On Mon, May 8, 2017 at 12:08 AM, Tang Jijun(上海_技术部_数据平台_唐觊隽) <
tangjijun@yhd.com> wrote:

> I am looking the testLateDataAccumulating method in CreateStreamTest.But I
> can’t unstand the code reded .
>
>
>
>     PCollection<Integer> windowed = p
>
>         .apply(source)
>
>         .apply(Window.<Integer>into(FixedWindows.of(Duration.
> standardMinutes(5))).triggering(
>
>             AfterWatermark.pastEndOfWindow()
>
>                 .withEarlyFirings(AfterProcessingTime.

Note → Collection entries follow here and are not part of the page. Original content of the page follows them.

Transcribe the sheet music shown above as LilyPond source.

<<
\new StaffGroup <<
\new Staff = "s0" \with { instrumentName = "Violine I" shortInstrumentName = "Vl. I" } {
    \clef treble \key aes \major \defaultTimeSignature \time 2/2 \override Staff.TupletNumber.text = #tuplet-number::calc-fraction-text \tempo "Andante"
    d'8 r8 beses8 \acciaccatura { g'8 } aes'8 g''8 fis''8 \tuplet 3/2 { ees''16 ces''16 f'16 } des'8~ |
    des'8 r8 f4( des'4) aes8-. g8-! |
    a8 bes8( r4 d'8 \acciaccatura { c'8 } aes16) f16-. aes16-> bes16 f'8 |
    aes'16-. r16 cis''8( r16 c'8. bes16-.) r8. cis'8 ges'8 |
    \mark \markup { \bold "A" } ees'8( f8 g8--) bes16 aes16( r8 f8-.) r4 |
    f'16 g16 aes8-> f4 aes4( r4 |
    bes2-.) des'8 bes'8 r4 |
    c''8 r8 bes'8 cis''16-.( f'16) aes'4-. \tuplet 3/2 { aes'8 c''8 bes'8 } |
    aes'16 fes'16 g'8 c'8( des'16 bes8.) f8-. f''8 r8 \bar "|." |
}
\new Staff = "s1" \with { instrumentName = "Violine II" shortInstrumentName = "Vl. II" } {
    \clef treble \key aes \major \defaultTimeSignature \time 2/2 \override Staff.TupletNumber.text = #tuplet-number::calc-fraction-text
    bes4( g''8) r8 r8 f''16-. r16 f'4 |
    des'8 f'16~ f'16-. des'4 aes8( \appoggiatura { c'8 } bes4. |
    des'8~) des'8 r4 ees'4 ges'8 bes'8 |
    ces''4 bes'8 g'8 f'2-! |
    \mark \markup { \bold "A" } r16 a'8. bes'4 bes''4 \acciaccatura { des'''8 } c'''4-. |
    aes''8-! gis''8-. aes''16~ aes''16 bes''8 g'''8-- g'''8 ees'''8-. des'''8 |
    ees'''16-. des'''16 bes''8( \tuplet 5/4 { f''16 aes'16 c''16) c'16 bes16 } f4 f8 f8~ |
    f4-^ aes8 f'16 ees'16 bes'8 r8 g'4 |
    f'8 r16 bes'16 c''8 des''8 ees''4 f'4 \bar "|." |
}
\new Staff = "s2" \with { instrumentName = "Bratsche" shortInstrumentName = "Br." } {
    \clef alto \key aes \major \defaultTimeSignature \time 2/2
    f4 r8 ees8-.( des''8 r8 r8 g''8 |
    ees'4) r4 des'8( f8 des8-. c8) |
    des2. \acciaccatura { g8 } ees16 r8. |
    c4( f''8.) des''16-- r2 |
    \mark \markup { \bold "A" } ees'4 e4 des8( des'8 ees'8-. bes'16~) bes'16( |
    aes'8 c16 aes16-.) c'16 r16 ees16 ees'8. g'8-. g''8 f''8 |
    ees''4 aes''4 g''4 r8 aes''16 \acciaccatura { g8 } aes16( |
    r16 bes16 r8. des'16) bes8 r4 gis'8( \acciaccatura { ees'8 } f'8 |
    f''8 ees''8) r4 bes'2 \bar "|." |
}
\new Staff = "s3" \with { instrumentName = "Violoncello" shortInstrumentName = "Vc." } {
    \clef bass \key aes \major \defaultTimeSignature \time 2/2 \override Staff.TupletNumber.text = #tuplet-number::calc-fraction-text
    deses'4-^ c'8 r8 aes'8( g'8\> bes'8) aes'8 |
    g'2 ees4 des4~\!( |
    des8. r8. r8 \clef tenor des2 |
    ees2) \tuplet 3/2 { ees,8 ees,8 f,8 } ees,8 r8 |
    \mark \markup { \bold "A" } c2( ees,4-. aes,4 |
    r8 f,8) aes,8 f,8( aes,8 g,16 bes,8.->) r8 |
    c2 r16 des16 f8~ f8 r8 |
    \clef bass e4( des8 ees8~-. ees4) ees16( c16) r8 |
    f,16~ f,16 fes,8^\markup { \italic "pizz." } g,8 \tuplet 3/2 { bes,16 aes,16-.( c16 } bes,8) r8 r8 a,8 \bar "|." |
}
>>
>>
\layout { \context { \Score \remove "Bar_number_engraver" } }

> pastFirstElementInPane()
>
>                     .plusDelayOf(Duration.standardMinutes(2)))
>
>                 .withLateFirings(AfterPane.elementCountAtLeast(1)))
>
>             .accumulatingFiredPanes()
>
>             .withAllowedLateness(Duration.standardMinutes(5),
> Window.ClosingBehavior.FIRE_ALWAYS));
>
>
>
> Can anyone helps unstanding these triggers?
>